[EXCERPT PROVIDED]

Sec. 33-636. Certificate of incorporation.
Sec. 33-636. Certificate of incorporation. (a) The certificate of incorporation
shall set forth: (1) A corporate name for the corporation that satisfies the requirements
of section 33-655; (2) the number of shares the corporation is authorized to issue; (3)
the street address of the corporation's initial registered office and the name of its initial
registered agent at that office; and (4) the name and address of each incorporator.
(b) The certificate of incorporation may set forth: (1) The names and addresses of
the individuals who are to serve as the initial directors; (2) provisions not inconsistent
with law regarding: (A) The purpose or purposes for which the corporation is organized;
(B) managing the business and regulating the affairs of the corporation; (C) defining,
limiting and regulating the powers of the corporation, its board of directors and shareholders; (D) a par value for authorized shares or classes of shares; (E) the imposition
of personal liability on shareholders for the debts of the corporation to a specified extent
and upon specified conditions; (3) any provision that under sections 33-600 to 33-998,
inclusive, is required or permitted to be set forth in the bylaws; (4) a provision limiting
the personal liability of a director to the corporation or its shareholders for monetary
damages for breach of duty as a director to an amount that is not less than the compensation received by the director for serving the corporation during the year of the violation
if such breach did not (A) involve a knowing and culpable violation of law by the
director, (B) enable the director or an associate, as defined in section 33-840, to receive
an improper personal economic gain, (C) show a lack of good faith and a conscious
disregard for the duty of the director to the corporation under circumstances in which
the director was aware that his conduct or omission created an unjustifiable risk of
serious injury to the corporation, (D) constitute a sustained and unexcused pattern of
inattention that amounted to an abdication of the director's duty to the corporation, or
(E) create liability under section 33-757, provided no such provision shall limit or preclude the liability of a director for any act or omission occurring prior to the effective
date of such provision; and (5) a provision permitting or making obligatory indemnification of a director for liability, as defined in section 33-770, to any person for any action
taken, or any failure to take any action, as a director, except liability that (A) involved
a knowing and culpable violation of law by the director, (B) enabled the director or an
associate, as defined in section 33-840, to receive an improper personal gain, (C) showed
a lack of good faith and a conscious disregard for the duty of the director to the corporation under circumstances in which the director was aware that his conduct or omission
created an unjustifiable risk of serious injury to the corporation, (D) constituted a sustained and unexcused pattern of inattention that amounted to an abdication of the director's duty to the corporation or (E) created liability under section 33-757, provided no
such provision shall affect the indemnification of or advance of expenses to a director
for any liability stemming from acts or omissions occurring prior to the effective date
of such provision.

[/EXCERPT PROVIDED]

**WHAT NEEDS TO BE DONE:** According to the statute section on certificates of incorporation, the requirements of which section must the corporate name satisfy? The entries that follow are separate material and are not part of the statute section.

[PROVIDED MATERIAL]

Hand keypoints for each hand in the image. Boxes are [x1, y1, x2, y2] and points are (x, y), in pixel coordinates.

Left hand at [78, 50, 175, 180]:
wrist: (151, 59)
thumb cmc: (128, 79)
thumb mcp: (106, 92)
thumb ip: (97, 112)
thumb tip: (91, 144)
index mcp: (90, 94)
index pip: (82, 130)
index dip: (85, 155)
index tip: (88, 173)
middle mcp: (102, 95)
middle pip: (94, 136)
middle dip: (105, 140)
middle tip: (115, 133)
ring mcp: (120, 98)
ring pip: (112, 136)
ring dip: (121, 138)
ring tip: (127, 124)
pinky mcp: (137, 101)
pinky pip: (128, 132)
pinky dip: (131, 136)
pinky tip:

[/PROVIDED MATERIAL]

**SOLUTION BELOW:** Section 33-655.